▸ **What this task involves**
Every record below should be transcribed exactly. Omit the images.

[Entries taken from a collection]
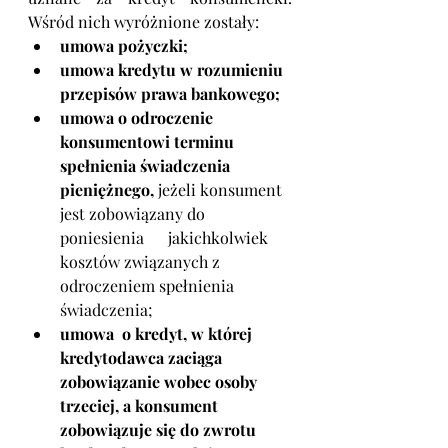
Wśród nich wyróżnione zostały:
umowa pożyczki;
umowa kredytu w rozumieniu 
przepisów prawa bankowego;
umowa o odroczenie 
konsumentowi terminu 
spełnienia świadczenia 
pieniężnego, 
jeżeli konsument 
jest zobowiązany do 
poniesienia      jakichkolwiek 
kosztów związanych z 
odroczeniem spełnienia 
świadczenia;
umowa  o kredyt, w której 
kredytodawca zaciąga 
zobowiązanie wobec osoby 
trzeciej, a konsument 
zobowiązuje się do zwrotu 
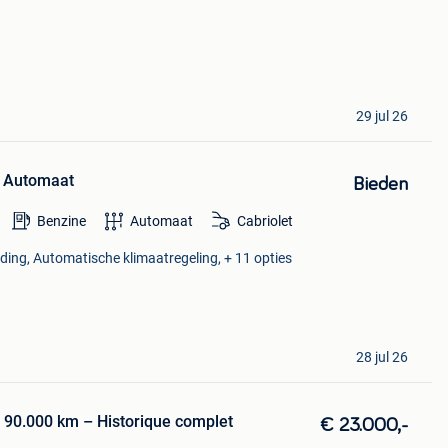
29 jul 26
5 Automaat
Bieden
Benzine
Automaat
Cabriolet
eding, Automatische klimaatregeling, + 11 opties
28 jul 26
 90.000 km – Historique complet
€ 23.000,-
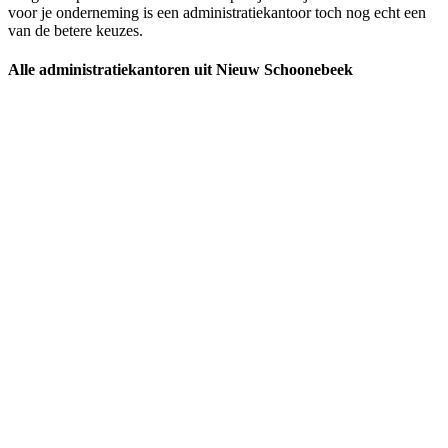
voor je onderneming is een administratiekantoor toch nog echt een
van de betere keuzes.
Alle administratiekantoren uit Nieuw Schoonebeek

▸ **Answer for this exercise**
Wśród nich wyróżnione zostały:
umowa pożyczki;
umowa kredytu w rozumieniu 
przepisów prawa bankowego;
umowa o odroczenie 
konsumentowi terminu 
spełnienia świadczenia 
pieniężnego, 
jeżeli konsument 
jest zobowiązany do 
poniesienia      jakichkolwiek 
kosztów związanych z 
odroczeniem spełnienia 
świadczenia;
umowa  o kredyt, w której 
kredytodawca zaciąga 
zobowiązanie wobec osoby 
trzeciej, a konsument 
zobowiązuje się do zwrotu 
29 jul 26
5 Automaat
Bieden
Benzine
Automaat
Cabriolet
eding, Automatische klimaatregeling, + 11 opties
28 jul 26
 90.000 km – Historique complet
€ 23.000,-
voor je onderneming is een administratiekantoor toch nog echt een
van de betere keuzes.
Alle administratiekantoren uit Nieuw Schoonebeek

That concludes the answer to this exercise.